No. Certainly, the step taken by defendant-appellant in petitioning the court for the approval of their
Subdivision Plan (LRC) Psd-69322 and then Psd-71236 to include the questioned increased area of
82,127 square meters is, to say the least, unwarranted and irregular. This is so, for the increased area in
question, which is not a registered land but formerly a river bed, is so big as to give allowance for a mere
mistake in area of the original registration of the tracts of land of the defendant-appellant formerly
belonging to and registered in the name of their grandfather, Francisco Villa Abrille Lim Juna. In order to
bring this increase in area, which the parties admitted to have been a former river bed of the Davao
River, under the operation and coverage of the Land Registration Law, Act 496, proceedings in
registrations of land title should have been filed instead of an ordinary approval of subdivision plan.

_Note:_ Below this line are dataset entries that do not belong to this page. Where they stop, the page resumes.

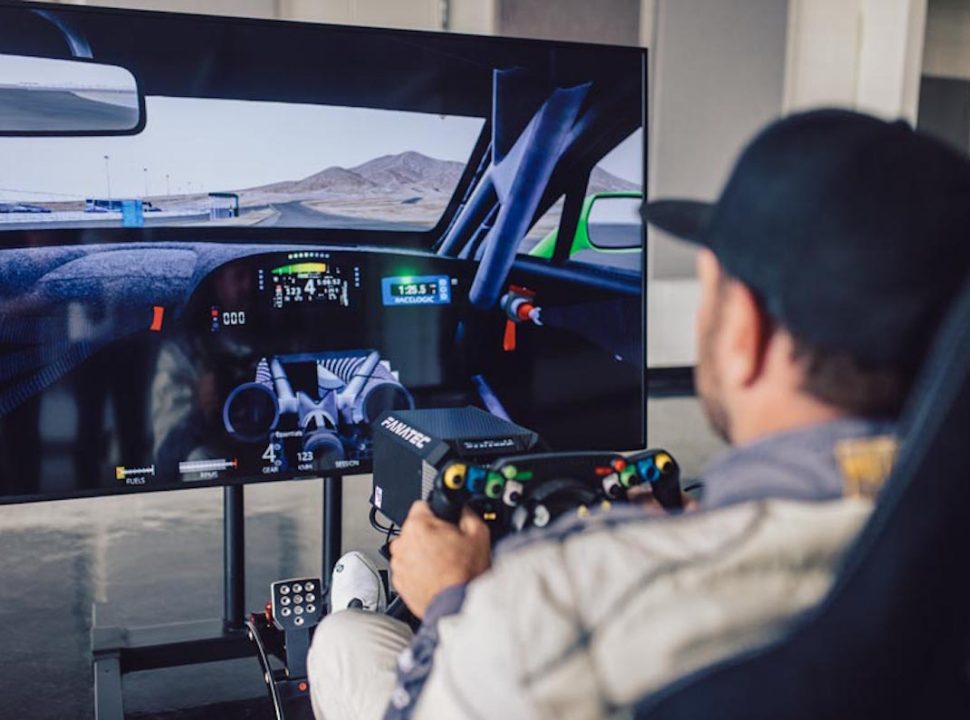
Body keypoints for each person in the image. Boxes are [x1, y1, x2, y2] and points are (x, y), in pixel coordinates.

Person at [306, 109, 970, 720]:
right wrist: (701, 527)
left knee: (344, 640)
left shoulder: (553, 603)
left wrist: (454, 600)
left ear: (746, 332)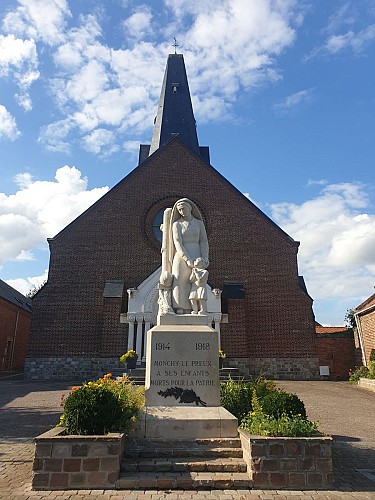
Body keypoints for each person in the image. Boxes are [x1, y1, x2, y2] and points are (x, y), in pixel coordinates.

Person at [168, 198, 209, 314]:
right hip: (181, 256)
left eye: (183, 208)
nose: (181, 211)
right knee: (180, 280)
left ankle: (195, 308)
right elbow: (177, 242)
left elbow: (203, 241)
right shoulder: (177, 224)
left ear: (190, 208)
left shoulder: (199, 224)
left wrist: (205, 257)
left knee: (195, 281)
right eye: (179, 210)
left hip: (196, 253)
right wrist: (186, 258)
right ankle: (180, 307)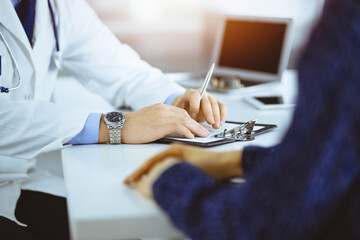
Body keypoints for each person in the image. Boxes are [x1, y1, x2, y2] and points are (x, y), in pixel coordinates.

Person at [125, 0, 360, 239]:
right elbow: (334, 158)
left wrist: (169, 178)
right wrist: (237, 161)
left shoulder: (348, 24)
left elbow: (261, 224)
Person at [0, 0, 226, 239]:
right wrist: (115, 126)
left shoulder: (59, 6)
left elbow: (123, 70)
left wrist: (176, 101)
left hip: (19, 178)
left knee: (118, 232)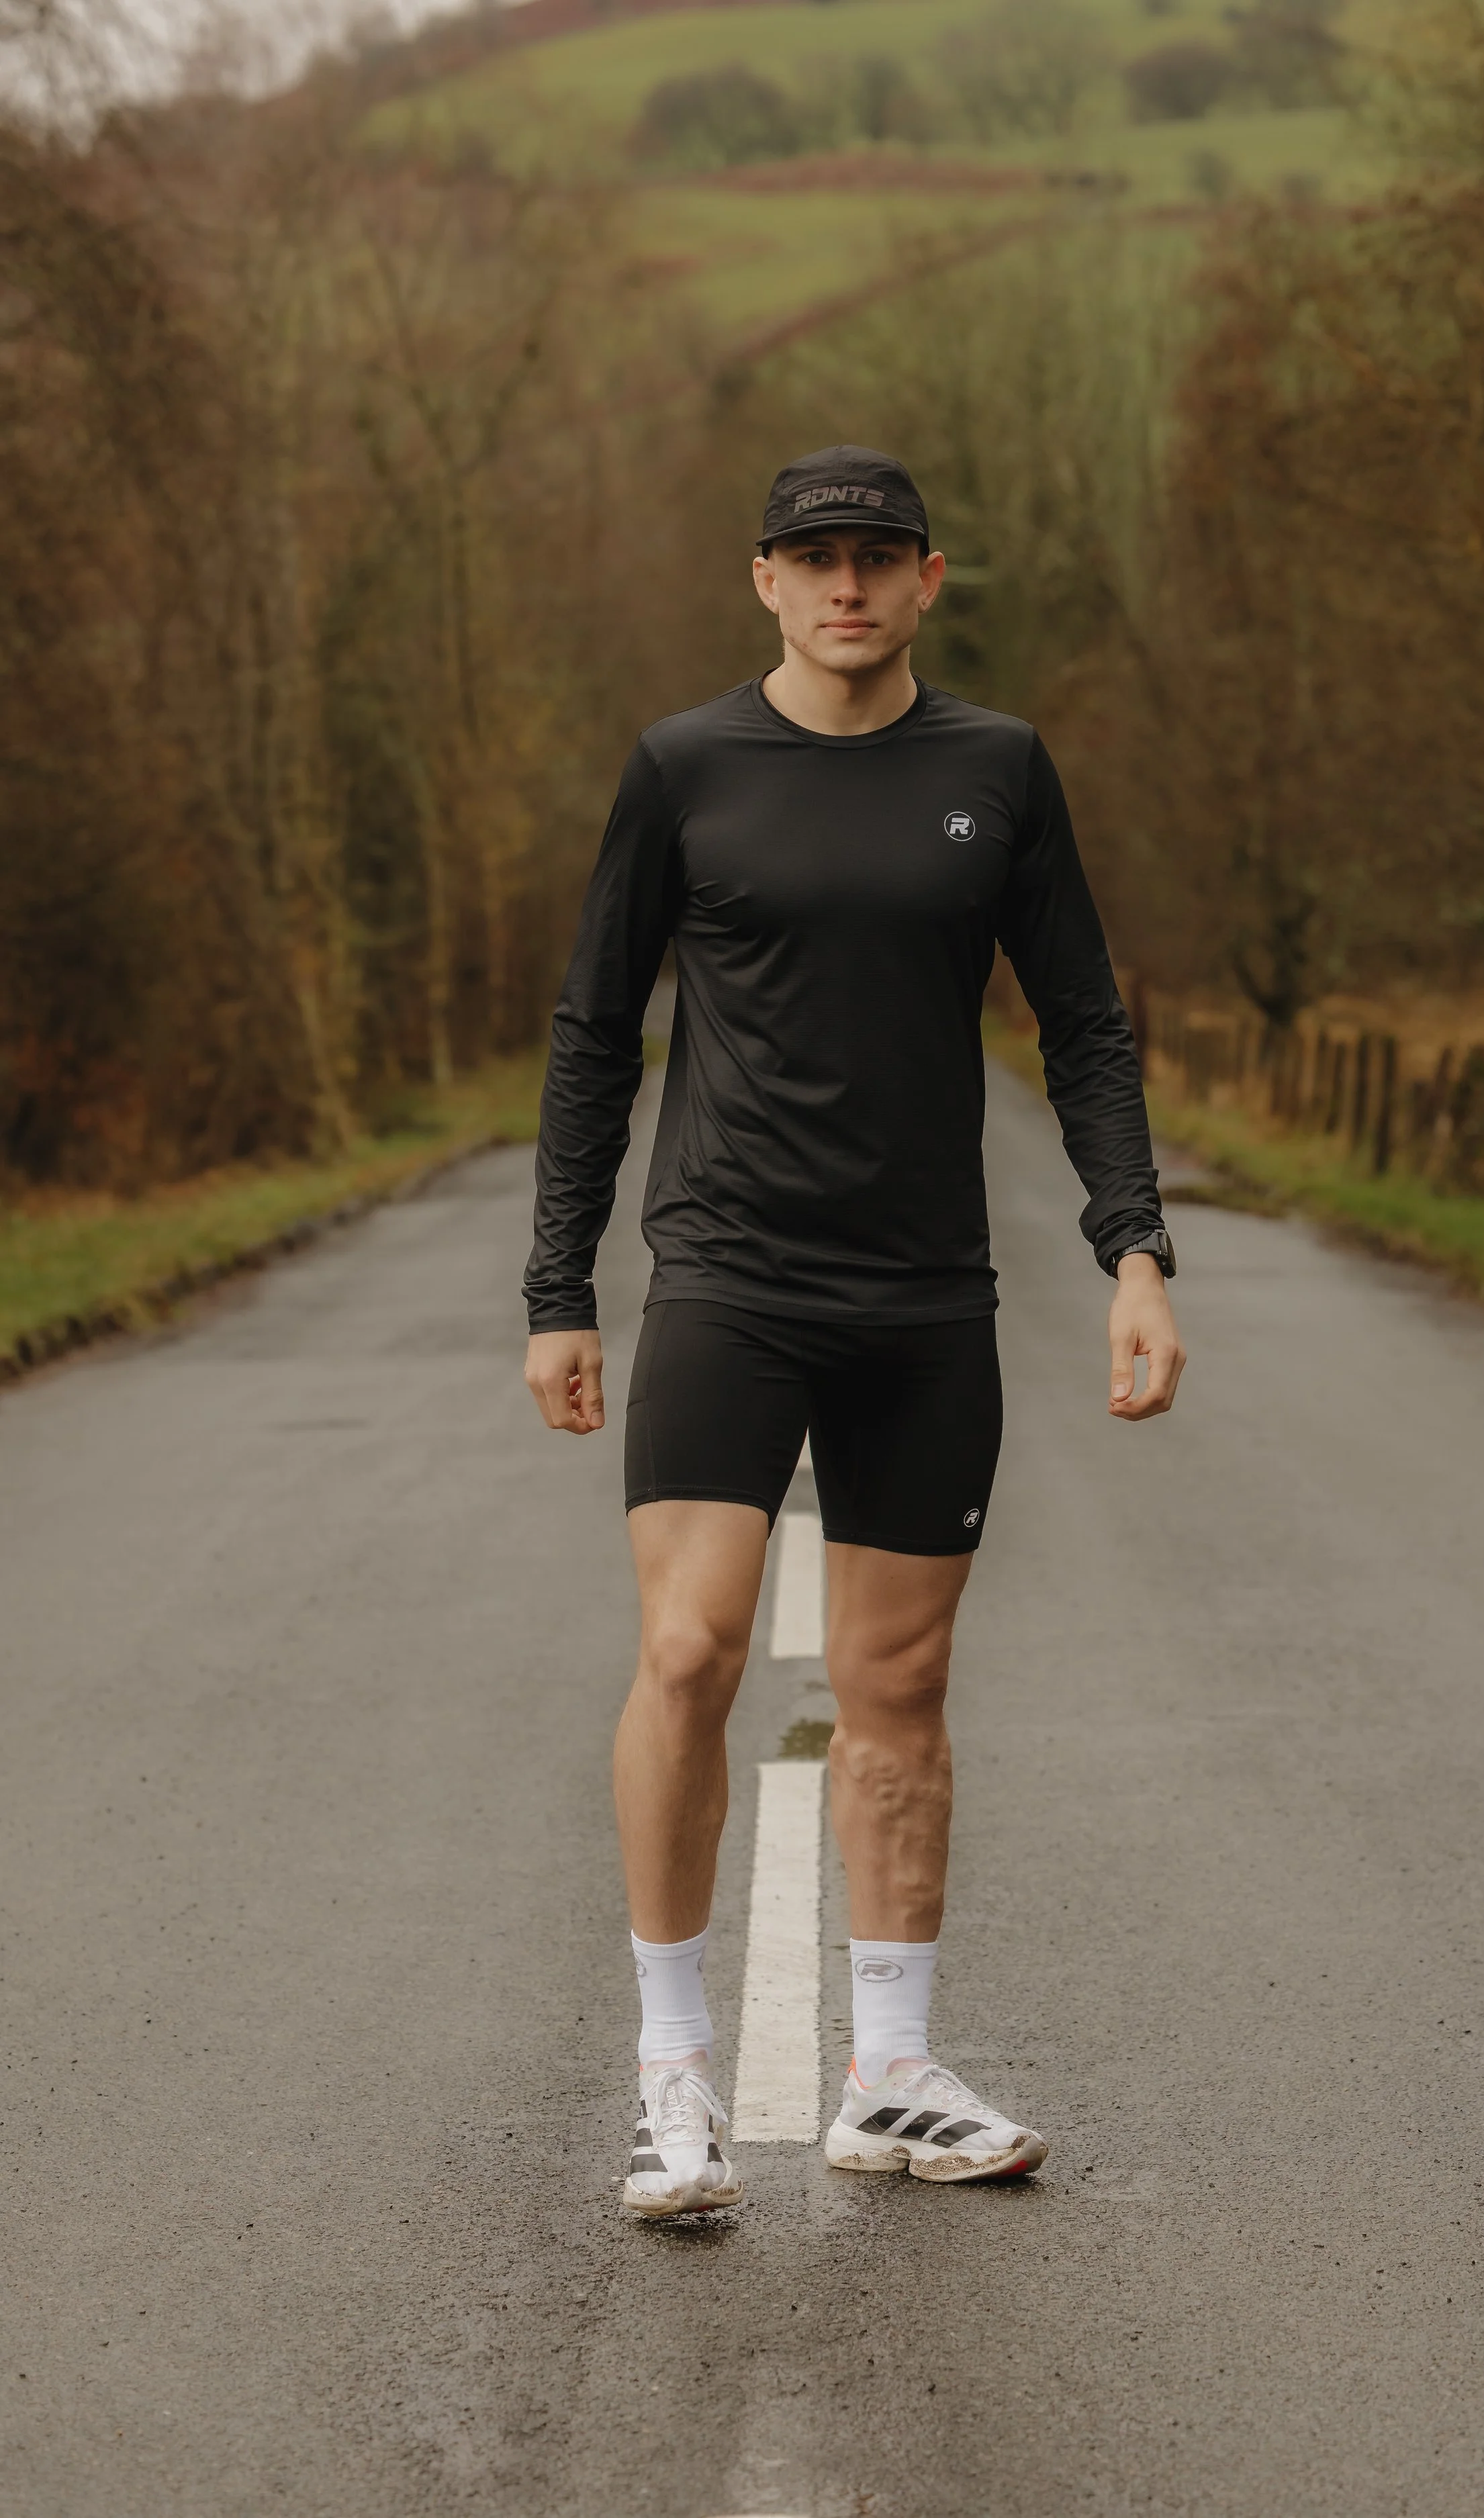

It should be remembered that recourse under Section 44 of Act 496, which the predecessor-in-interest
(Luisa Villa Abrille) of the herein defendant-appellant took, is good only insofar as it covers previously
registered lands. In the instant case, part of the tracts of land, particularly the area of 82,127 square
meters, has not yet been brought under the operation of the Torrens System. Worse still, the approval
of Subdivision Plans (LRC) Psd-69322 and Psd-71236 was without notice to all parties in interest, more
particularly the Director of Lands. For an applicant to have his imperfect or incomplete title or claim to a
land to be originally registered under Act 496, the following requisites should all be satisfied:

For an applicant to have his imperfect or incomplete title or claim to a land to be originally registered
under Act 496, the following requisites should all be satisfied:

1. Survey of land by the Bureau of Lands or a duly licensed private surveyor;

2. Filing of application for registration by the applicant;

3. Setting of the date for the initial hearing of the application by the Court;

4. Transmittal of the application and the date of initial hearing together with all the documents or other
evidences attached thereto by the Clerk of Court to the Land Registration Commission;

5. Publication of a notice of the filing of the application and date and place of the hearing in the Official
Gazette;

6. Service of notice upon contiguous owners, occupants and those known to have interests in the
property by the sheriff;

7. Filing of answer to the application by any person whether named in the notice or not;

8. Hearing of the case by the Court;

9. Promulgation of judgment by the Court;

10. Issuance of the decree by the Court declaring the decision final and instructing the Land Registration
Commission to issue a decree of confirmation and registration;
11. Entry of the decree of registration in the Land Registration Commission;

12. Sending of copy of the decree of registration to the corresponding Register of Deeds; and

13. Transcription of the decree of registration in the registration book and the issuance of the owner's
duplicate original certificate of title to the applicant by the Register of Deeds, upon payment of the
prescribed fees.

Hence, with the foregoing requisites not having been complied with, the lower court committed no
error in its appealed decision dated January 27, 1970.